Thursday, September 12, 2013

Lois Lerner's Own Words On IRS Tea Party Scandal

Remember in May when Lois Lerner said the following while she simultaneously pled the Fifth?
“I have not done anything wrong, I have not broken any laws, I have not violated any IRS rules or regulations and I have not provided false information to this or any other congressional committee,” Lerner told House Oversight and Government Reform Committee members. “While I would very much like to answer the committee’s questions today, I have been advised by my counsel to assert my constitutional right not to testify or answer questions related to the subject manner of this hearing.”
She lied and her e-mails prove it (WSJ).
Congress's investigation into the IRS targeting of conservatives has been continuing out of the Syria headlines, and it's turning up news.
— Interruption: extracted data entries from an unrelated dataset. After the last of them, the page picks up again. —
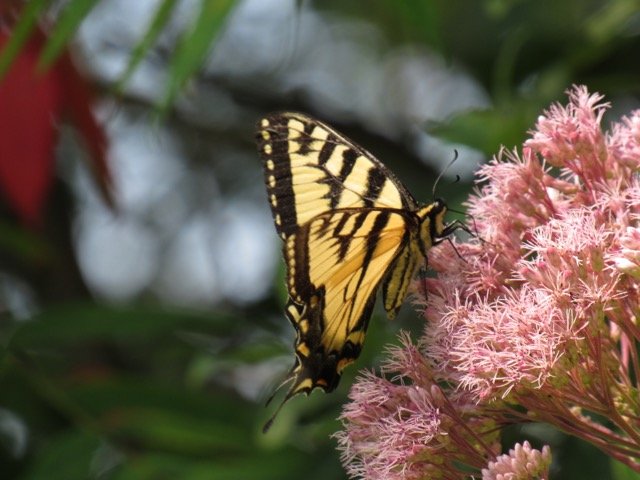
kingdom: Animalia
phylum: Arthropoda
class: Insecta
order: Lepidoptera
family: Papilionidae
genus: Pterourus
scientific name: Pterourus
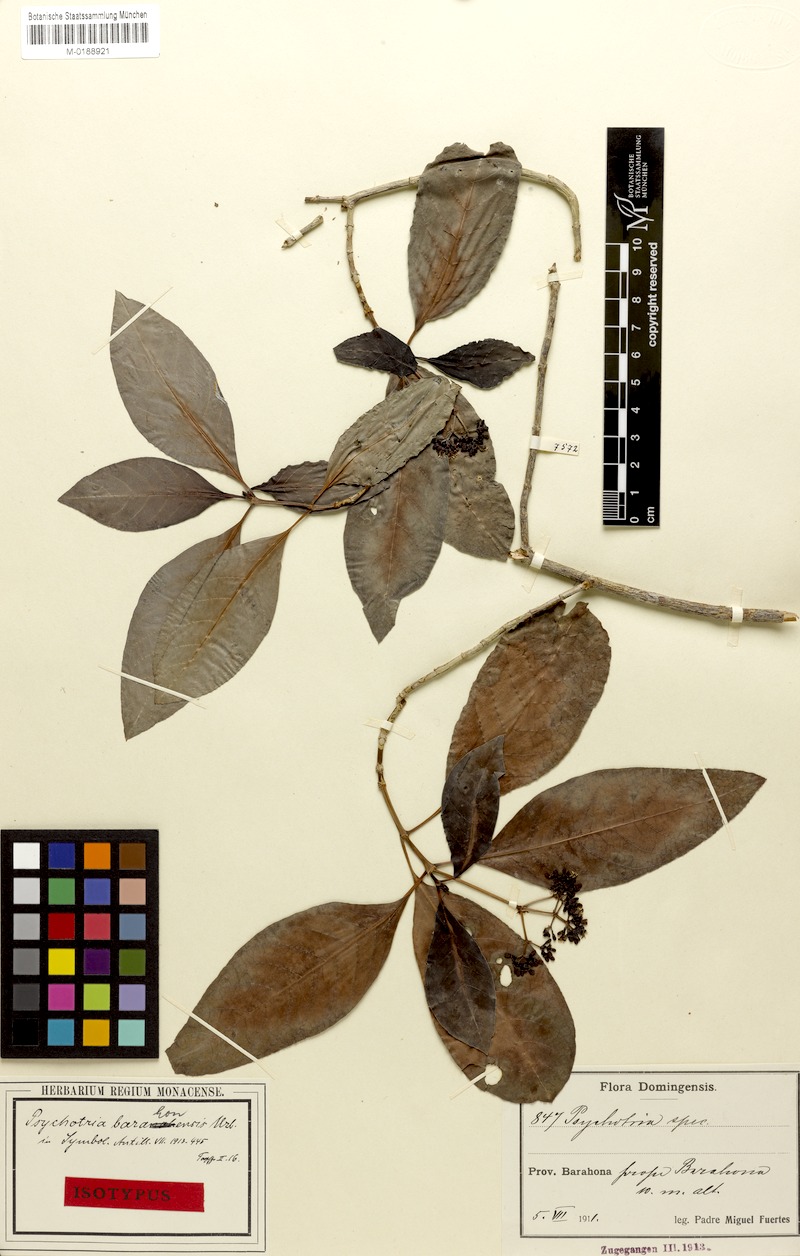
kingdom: Plantae
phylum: Tracheophyta
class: Magnoliopsida
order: Gentianales
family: Rubiaceae
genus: Psychotria
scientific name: Psychotria glabrata
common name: Browne's wild coffee
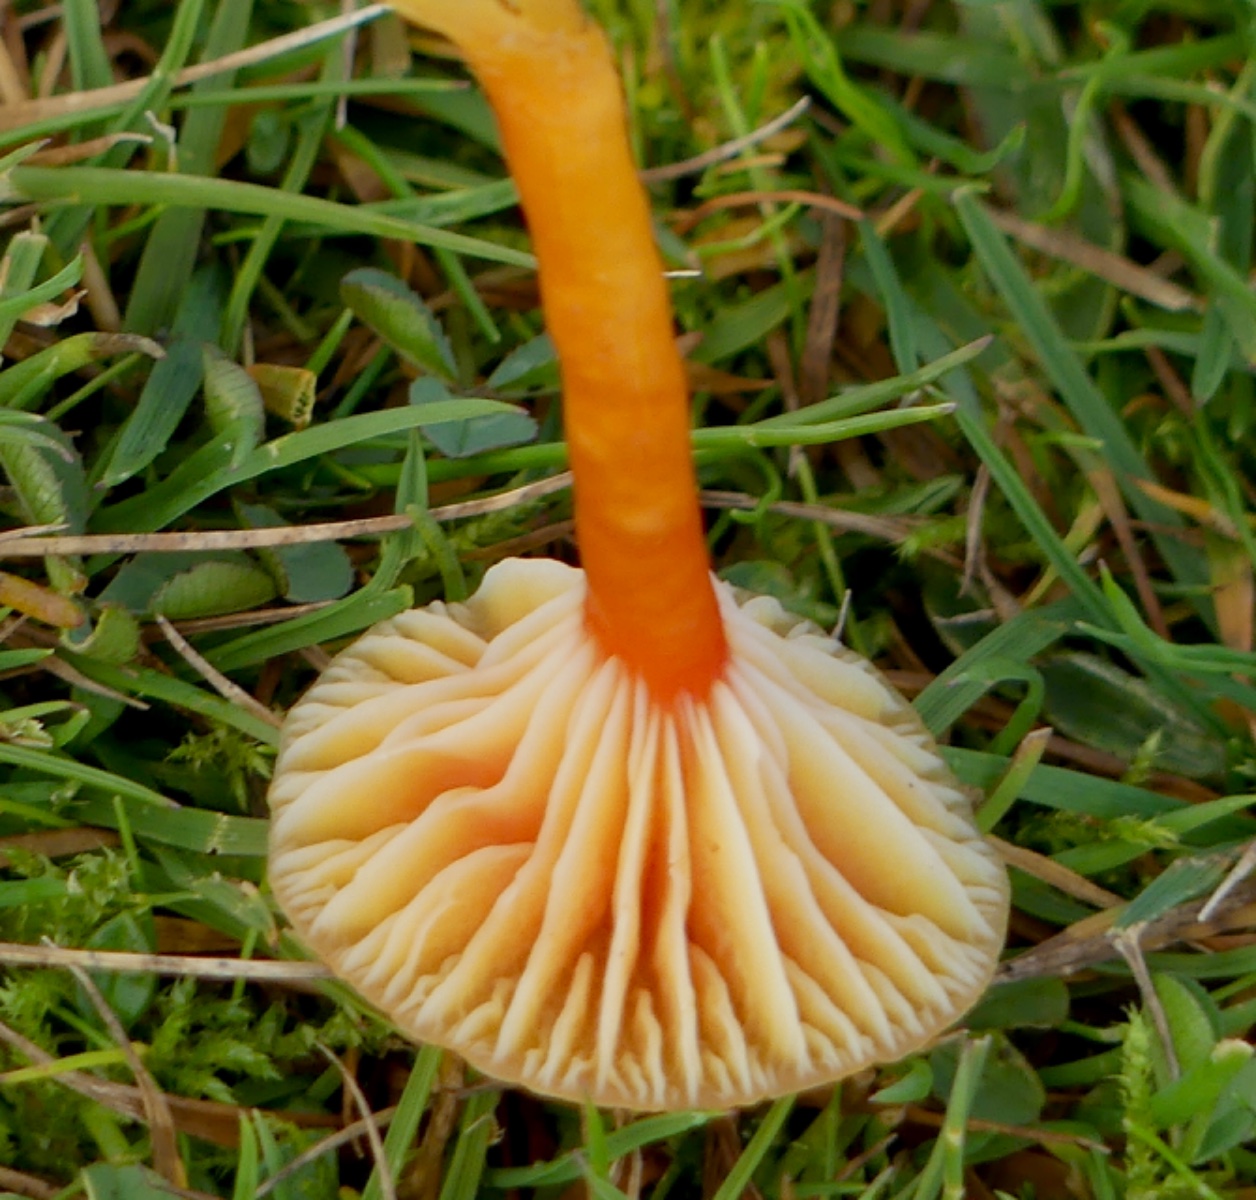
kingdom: Fungi
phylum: Basidiomycota
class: Agaricomycetes
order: Agaricales
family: Hygrophoraceae
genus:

Emails unearthed by the House Ways and Means Committee between former Director of Exempt Organizations Lois Lerner and her staff raise doubts about IRS claims that the targeting wasn't politically motivated and that low-level employees in Cincinnati masterminded the operation.
In a February 2011 email, Ms. Lerner advised her staff—including then Exempt Organizations Technical Manager Michael Seto and then Rulings and Agreements director Holly Paz—that a Tea Party matter is "very dangerous," and is something "Counsel and [Lerner adviser] Judy Kindell need to be in on." Ms. Lerner adds, "Cincy should probably NOT have these cases." 
...The emails also put the targeting in the context of the media and Congressional drumbeat over the impact of conservative campaign spending on the 2012 elections. On July 10, 2012 then Lerner-adviser Sharon Light emailed Ms. Lerner a National Public Radio story on how outside money was making it hard for Democrats to hold their Senate majority.
The Democratic Senatorial Campaign Committee had complained to the Federal Election Commission that conservative groups like Crossroads GPS and Americans for Prosperity should be treated as political committees, rather than 501(c)(4)s, which are tax-exempt social welfare groups that do not have to disclose their donors.
"Perhaps the FEC will save the day," Ms. Lerner wrote back later that morning.
That response suggests Ms. Lerner's political leanings, and it also raises questions about Ms. Lerner's intentions in a separate email exchange she had when an FEC investigator inquired about the status of the conservative group the American Future Fund. The FEC and IRS don't have the authority to share that information under section 6103 of the Internal Revenue Code. But the bigger question is why did they want to? After the FEC inquiry, the American Future Fund also got a questionnaire from the IRS. 
 So, Darrell Issa, when will Ms. Lerner be recalled to appear in front of your committee?